-- Task goal --
Consider the listing below. Extract exactly the lines from the line containing "parfaitement avec l’idée" to the line containing "Peugeot (1er mars)", both included.
━━━━━━━━━━
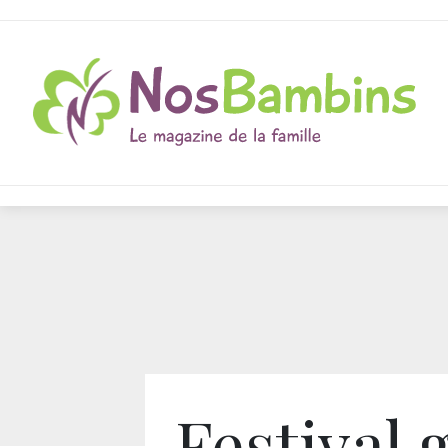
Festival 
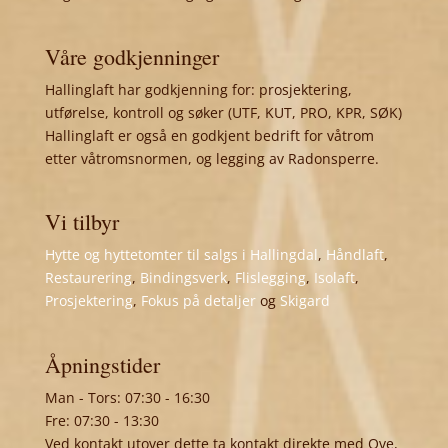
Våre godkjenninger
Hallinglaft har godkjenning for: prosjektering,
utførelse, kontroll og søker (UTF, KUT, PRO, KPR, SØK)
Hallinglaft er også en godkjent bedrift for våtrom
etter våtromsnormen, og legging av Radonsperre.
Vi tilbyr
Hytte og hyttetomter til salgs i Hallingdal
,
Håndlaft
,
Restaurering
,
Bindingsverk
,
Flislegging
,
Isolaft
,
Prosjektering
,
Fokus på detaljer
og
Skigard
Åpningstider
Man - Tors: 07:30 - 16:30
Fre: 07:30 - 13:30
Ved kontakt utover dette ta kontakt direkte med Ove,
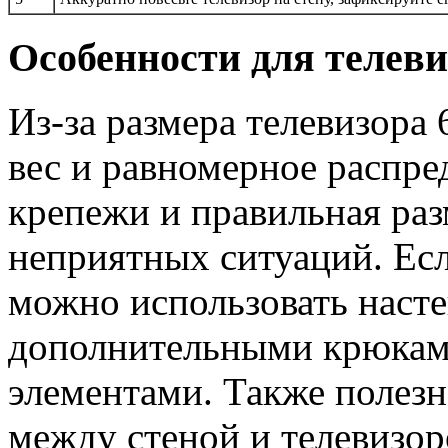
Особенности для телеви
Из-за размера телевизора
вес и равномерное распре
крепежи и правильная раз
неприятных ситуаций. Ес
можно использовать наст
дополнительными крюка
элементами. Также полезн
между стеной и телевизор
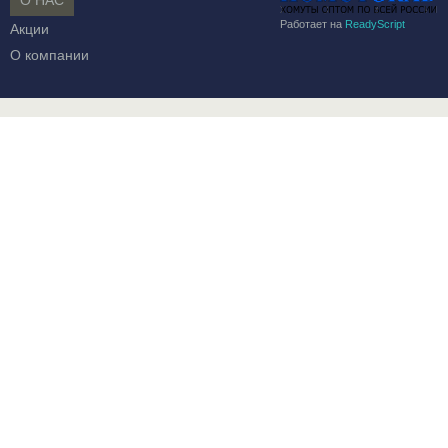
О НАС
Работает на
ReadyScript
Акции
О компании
━━━━━━━━━━
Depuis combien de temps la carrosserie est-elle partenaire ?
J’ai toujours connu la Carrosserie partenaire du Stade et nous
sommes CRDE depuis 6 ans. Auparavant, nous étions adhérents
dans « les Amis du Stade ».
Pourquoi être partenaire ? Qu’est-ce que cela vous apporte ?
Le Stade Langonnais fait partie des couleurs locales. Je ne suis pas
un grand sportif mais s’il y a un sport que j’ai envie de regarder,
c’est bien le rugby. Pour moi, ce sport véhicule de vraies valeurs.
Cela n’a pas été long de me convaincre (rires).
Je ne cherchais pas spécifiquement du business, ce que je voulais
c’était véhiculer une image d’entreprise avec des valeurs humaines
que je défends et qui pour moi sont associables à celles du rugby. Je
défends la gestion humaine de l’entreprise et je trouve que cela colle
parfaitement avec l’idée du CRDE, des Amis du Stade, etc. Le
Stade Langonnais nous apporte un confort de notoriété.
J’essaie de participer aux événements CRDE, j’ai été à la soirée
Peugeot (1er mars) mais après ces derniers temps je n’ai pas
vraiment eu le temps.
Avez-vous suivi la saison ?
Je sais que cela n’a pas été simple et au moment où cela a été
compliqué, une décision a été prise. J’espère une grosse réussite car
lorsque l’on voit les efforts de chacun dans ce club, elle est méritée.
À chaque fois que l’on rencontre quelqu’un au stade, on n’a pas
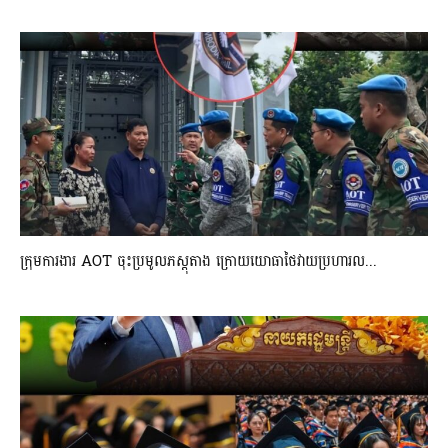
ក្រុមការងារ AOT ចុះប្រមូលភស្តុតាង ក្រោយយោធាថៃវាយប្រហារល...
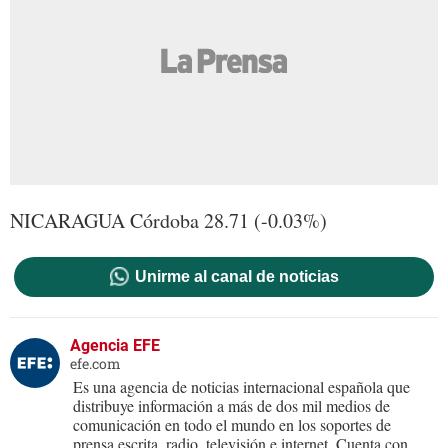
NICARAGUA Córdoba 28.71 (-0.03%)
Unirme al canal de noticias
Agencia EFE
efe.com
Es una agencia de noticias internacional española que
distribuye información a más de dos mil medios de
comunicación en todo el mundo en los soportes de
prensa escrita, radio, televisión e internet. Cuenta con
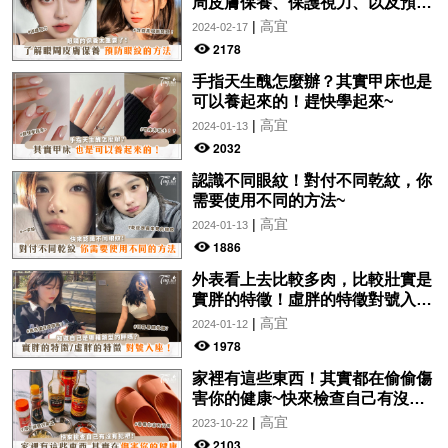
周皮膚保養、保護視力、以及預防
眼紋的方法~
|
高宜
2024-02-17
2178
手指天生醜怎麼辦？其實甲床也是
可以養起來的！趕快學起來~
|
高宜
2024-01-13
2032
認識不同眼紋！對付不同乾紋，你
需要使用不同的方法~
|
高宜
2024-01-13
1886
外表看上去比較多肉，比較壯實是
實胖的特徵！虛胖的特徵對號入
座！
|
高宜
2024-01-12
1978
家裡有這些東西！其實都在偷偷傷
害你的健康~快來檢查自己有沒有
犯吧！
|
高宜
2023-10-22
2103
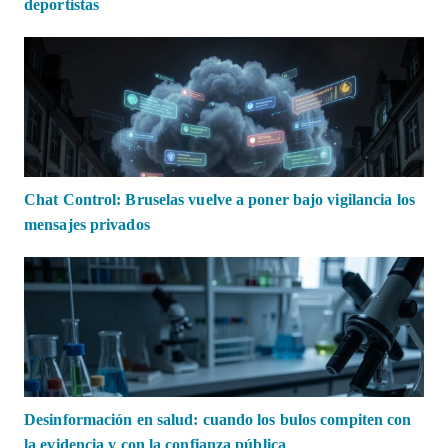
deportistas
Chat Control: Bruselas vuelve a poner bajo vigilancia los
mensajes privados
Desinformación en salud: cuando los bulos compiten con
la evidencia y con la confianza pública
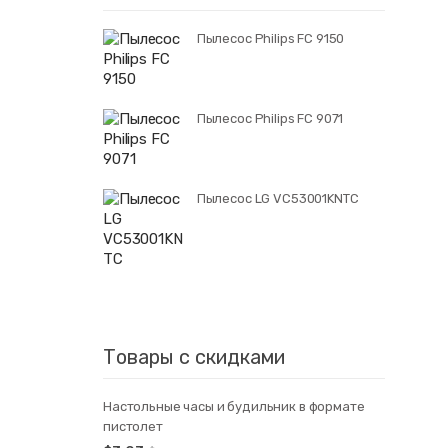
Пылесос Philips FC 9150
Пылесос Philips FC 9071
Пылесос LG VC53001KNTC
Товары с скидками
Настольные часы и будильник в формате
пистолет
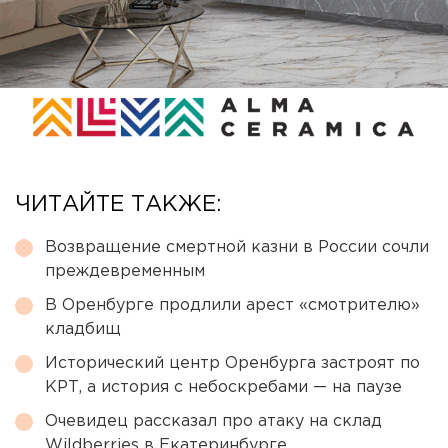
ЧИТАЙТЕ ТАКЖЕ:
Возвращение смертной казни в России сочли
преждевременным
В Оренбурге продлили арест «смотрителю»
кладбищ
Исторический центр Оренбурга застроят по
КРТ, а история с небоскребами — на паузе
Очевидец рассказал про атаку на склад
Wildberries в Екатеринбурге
━━━━━━━━━━
-- Task solution --
parfaitement avec l’idée du CRDE, des Amis du Stade, etc. Le
Stade Langonnais nous apporte un confort de notoriété.
J’essaie de participer aux événements CRDE, j’ai été à la soirée
Peugeot (1er mars) mais après ces derniers temps je n’ai pas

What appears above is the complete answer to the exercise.